Lee threatened to “use whatever avenues we have to make the Housing Authority responsible to the tenants.” The Housing Authority finally agreed to provide security.
He went on to a distinguished career as a civil rights attorney, often representing low-income tenants. In 1989, Lee represented Asian and female firefighters who joined others in successfully suing the city for discrimination at the Fire Department.
“He was a great mayor and a great leader. More important he was a great family man,” San Francisco Fire Chief Joanne Hayes-White said. “It was an honor to work for him. He passed away way too young. I’m still in disbelief.”
Hayes-White, the city’s first female fire chief, said her professional relationship with the mayor dates back to the early 1990s, and he would often remind her about about his efforts to diversify the department.
In 1991, under then-Mayor Art Agnos, Lee became director of the city’s Human Rights Commission, where he spearheaded policies to increase the hiring of minority-owned businesses as city contractors. When Brown became mayor, Lee asked for the job of city purchasing director.

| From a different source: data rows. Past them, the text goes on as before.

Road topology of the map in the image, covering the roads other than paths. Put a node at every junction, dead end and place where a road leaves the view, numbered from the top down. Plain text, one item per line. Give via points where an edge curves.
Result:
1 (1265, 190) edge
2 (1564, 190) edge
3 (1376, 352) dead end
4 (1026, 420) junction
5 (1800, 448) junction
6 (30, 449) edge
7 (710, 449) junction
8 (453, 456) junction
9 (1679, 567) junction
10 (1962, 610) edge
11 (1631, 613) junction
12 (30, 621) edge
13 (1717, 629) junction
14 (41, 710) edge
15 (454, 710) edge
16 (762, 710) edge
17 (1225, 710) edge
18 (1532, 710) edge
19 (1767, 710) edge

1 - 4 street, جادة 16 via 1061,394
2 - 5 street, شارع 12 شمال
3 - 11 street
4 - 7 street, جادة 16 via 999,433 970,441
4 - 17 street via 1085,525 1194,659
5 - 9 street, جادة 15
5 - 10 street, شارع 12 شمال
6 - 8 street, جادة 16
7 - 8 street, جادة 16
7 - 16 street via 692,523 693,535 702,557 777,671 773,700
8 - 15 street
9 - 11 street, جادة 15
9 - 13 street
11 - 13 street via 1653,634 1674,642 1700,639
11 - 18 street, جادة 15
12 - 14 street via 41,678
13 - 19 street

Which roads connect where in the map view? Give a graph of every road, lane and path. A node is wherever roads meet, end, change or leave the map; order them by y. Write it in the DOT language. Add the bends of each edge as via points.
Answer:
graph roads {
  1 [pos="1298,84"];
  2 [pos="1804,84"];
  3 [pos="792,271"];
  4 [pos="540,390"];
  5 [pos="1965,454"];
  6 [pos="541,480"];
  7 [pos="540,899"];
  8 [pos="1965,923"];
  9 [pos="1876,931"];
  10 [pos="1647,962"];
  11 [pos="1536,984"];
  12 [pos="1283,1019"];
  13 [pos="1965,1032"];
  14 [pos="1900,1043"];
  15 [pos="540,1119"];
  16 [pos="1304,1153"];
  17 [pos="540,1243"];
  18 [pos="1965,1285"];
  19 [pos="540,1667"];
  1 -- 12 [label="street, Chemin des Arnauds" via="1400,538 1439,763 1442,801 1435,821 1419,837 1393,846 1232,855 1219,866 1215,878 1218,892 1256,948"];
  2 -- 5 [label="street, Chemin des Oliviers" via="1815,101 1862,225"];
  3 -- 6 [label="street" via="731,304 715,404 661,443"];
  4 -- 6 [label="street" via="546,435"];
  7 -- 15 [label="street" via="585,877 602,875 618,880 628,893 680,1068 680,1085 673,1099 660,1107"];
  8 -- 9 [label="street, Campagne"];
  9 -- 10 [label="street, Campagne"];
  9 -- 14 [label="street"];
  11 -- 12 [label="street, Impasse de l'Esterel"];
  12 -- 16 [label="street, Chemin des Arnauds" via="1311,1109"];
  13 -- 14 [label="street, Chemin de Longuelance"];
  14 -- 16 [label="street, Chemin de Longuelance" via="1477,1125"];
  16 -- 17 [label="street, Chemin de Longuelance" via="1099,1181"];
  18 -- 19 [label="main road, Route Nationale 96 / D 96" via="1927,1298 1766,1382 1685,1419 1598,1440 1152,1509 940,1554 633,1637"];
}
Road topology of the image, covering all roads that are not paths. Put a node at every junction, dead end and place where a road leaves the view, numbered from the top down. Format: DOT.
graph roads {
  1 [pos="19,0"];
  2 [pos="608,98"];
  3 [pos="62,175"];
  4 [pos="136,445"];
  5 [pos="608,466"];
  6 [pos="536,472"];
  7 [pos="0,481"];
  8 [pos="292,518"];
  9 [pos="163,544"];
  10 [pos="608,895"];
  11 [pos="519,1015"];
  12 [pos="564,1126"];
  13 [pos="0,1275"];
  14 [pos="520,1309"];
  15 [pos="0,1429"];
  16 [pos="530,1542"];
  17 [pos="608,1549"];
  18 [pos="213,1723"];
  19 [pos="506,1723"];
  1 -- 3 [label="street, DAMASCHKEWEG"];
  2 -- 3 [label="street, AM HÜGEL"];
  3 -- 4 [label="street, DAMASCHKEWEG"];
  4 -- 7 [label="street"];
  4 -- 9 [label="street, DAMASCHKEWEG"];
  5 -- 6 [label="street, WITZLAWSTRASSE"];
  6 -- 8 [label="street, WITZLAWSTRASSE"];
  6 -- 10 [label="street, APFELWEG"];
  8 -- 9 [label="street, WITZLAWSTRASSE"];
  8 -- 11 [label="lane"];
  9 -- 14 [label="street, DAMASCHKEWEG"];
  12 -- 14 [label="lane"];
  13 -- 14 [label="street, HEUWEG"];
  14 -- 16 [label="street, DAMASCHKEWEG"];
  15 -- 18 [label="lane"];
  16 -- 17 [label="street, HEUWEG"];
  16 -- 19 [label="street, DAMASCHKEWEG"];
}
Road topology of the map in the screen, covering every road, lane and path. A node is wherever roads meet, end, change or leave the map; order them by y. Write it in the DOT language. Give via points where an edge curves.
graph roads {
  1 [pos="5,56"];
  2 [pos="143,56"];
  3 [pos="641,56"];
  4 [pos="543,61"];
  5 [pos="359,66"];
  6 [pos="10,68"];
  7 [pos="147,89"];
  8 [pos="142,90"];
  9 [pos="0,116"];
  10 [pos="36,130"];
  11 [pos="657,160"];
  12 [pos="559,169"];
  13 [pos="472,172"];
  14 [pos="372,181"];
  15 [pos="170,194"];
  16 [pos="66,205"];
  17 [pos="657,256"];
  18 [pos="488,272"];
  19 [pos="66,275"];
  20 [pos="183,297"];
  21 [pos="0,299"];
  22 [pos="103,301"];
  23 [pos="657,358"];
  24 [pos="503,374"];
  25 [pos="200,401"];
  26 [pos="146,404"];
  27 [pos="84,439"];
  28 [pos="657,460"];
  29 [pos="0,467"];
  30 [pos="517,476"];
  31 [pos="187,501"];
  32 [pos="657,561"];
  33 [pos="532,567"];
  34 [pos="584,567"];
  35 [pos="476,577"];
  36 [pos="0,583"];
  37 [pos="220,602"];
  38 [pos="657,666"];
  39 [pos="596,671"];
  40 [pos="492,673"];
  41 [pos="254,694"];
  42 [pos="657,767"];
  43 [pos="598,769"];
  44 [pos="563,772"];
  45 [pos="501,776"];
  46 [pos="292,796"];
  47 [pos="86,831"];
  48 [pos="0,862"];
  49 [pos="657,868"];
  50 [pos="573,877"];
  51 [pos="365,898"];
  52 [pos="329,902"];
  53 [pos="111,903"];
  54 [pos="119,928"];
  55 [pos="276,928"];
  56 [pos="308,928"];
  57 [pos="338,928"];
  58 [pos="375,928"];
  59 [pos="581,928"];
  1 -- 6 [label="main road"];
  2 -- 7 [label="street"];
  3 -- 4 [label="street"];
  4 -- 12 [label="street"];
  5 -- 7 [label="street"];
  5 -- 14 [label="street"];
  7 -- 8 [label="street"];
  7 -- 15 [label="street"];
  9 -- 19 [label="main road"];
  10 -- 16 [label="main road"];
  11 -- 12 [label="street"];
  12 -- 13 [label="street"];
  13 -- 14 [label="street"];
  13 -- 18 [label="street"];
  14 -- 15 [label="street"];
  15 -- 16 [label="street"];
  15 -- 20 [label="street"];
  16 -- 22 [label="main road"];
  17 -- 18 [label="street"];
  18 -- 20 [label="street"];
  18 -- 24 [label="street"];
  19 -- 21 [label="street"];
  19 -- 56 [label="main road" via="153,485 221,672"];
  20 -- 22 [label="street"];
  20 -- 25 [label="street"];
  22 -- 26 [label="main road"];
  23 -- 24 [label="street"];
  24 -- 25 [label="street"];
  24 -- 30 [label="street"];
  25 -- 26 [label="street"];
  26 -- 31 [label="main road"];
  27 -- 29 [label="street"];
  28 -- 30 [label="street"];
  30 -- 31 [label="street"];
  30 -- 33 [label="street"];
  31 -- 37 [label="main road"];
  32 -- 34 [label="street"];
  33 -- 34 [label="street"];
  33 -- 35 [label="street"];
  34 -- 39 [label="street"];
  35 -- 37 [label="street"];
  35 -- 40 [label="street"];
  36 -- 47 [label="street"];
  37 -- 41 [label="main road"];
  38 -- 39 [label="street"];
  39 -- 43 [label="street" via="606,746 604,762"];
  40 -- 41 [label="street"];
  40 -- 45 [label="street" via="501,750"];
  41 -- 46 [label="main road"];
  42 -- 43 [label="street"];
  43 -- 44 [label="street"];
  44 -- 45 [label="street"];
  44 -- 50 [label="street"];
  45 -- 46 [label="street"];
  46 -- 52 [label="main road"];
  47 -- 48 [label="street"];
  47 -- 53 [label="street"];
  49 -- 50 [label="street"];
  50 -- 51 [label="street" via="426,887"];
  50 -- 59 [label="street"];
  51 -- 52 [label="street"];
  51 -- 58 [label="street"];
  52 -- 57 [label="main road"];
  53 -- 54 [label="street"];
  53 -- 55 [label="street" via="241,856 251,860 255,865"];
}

“Once you are on the inside, then it’s my turn to actually change the practices of the inside,” Lee told The Chronicle in 2015. “Why aren’t local businesses bidding on city projects? Why aren’t we taking advantage of the city’s expending $1 billion a year of people’s taxes and creating an economic engine that employs local folks from our neighborhood. That’s where, in my mind, came an advancement of civil rights. A lot of people thought I just decided to become a bureaucrat.”
Lee spent two decades working for the city, eventually becoming director of public works and city administrator, overseeing multiple departments.
His rise to the top political position in the city was a testament to the power wielded by Chinatown and the city’s Asian American community. Many Chinese American residents saw Lee as one of their own during his initial run for office.
Lee’s political capital in Chinatown, though, began to diminish as housing woes increased. Before her death last year, Pak openly criticized the mayor she once worked to get into office. But even as they criticized him, many Chinatown community leaders still supported the mayor, turning out for public events and maintaining personal friendships with him.
“He was one of us — one of our guys made it to mayor,” said Norman Fong, director of the Chinatown Community Development Center. “That in itself is something to celebrate.”